Stored items
————

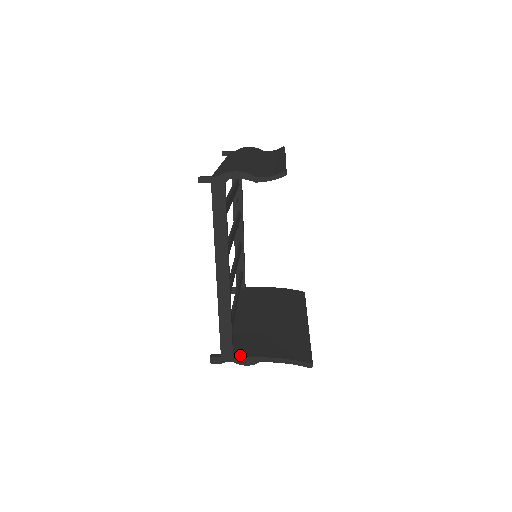
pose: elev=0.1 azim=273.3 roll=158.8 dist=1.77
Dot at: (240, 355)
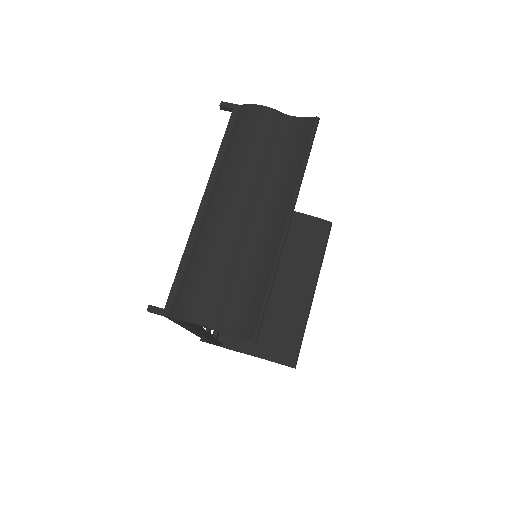
Dot at: (228, 345)
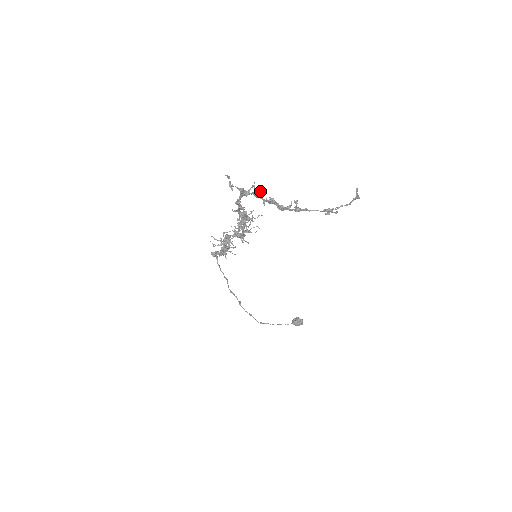
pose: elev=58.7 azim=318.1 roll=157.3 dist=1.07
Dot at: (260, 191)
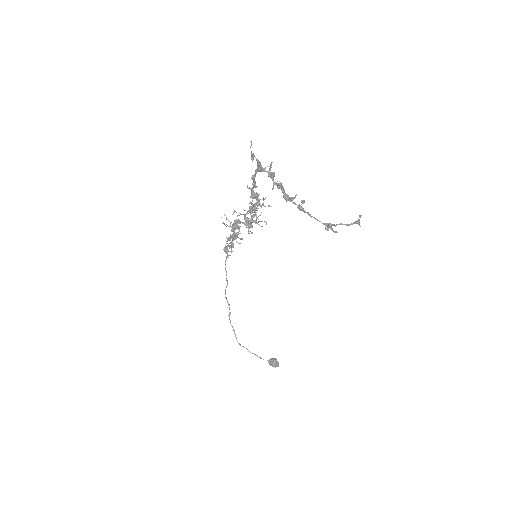
Dot at: (274, 173)
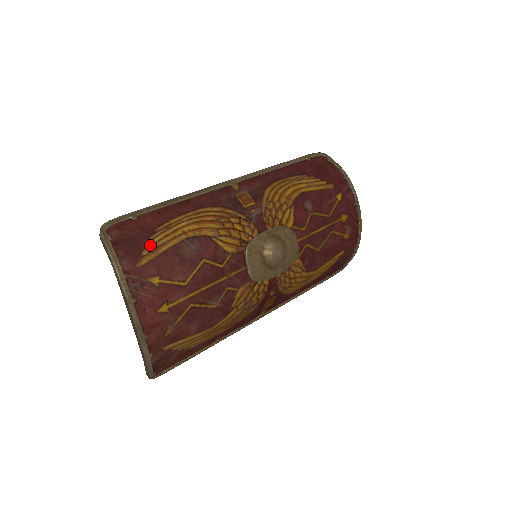
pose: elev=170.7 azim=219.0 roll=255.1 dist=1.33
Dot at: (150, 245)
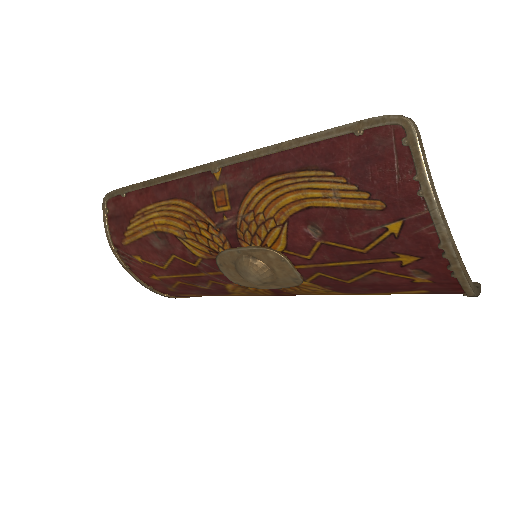
Dot at: (130, 229)
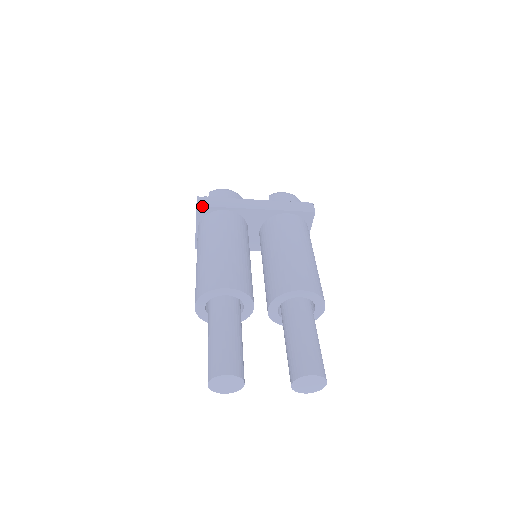
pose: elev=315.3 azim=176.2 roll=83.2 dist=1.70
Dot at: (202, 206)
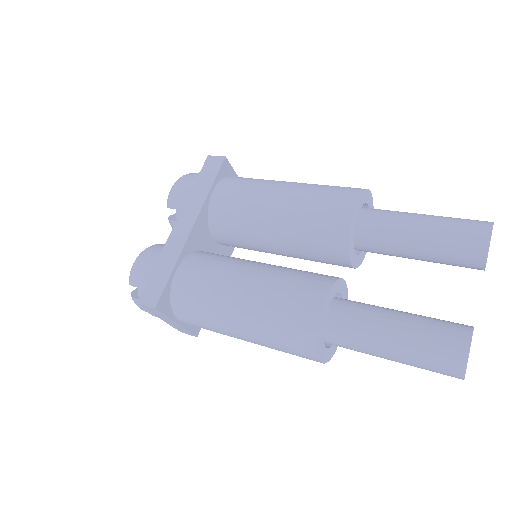
Dot at: (158, 300)
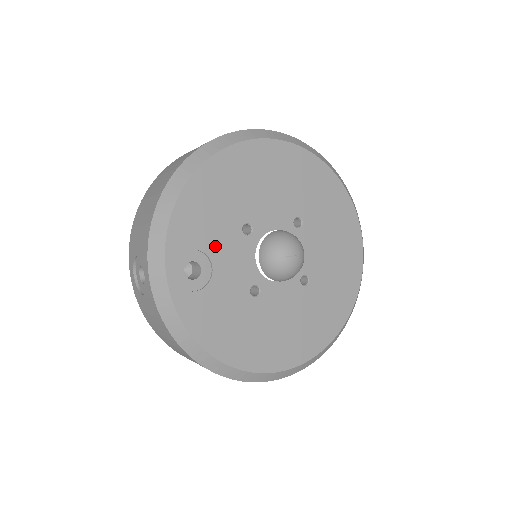
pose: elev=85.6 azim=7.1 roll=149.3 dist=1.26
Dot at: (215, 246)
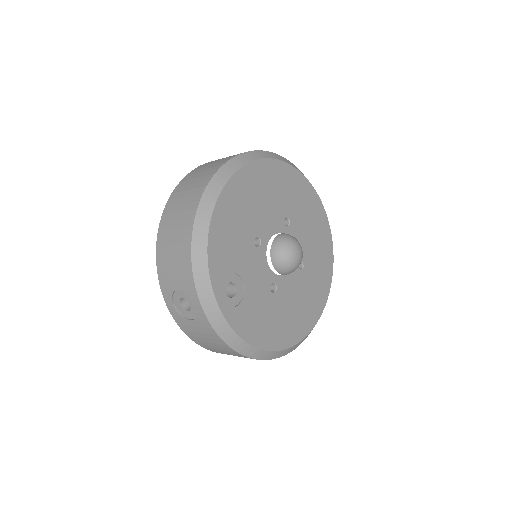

————

__What is required__: Collect every line in the rows above that contains the string "elev", treating uppercase and lowercase as different.

__Written response__:
pose: elev=0.1 azim=273.3 roll=158.8 dist=1.77
pose: elev=58.7 azim=318.1 roll=157.3 dist=1.07
pose: elev=170.7 azim=219.0 roll=255.1 dist=1.33
pose: elev=315.3 azim=176.2 roll=83.2 dist=1.70
pose: elev=85.6 azim=7.1 roll=149.3 dist=1.26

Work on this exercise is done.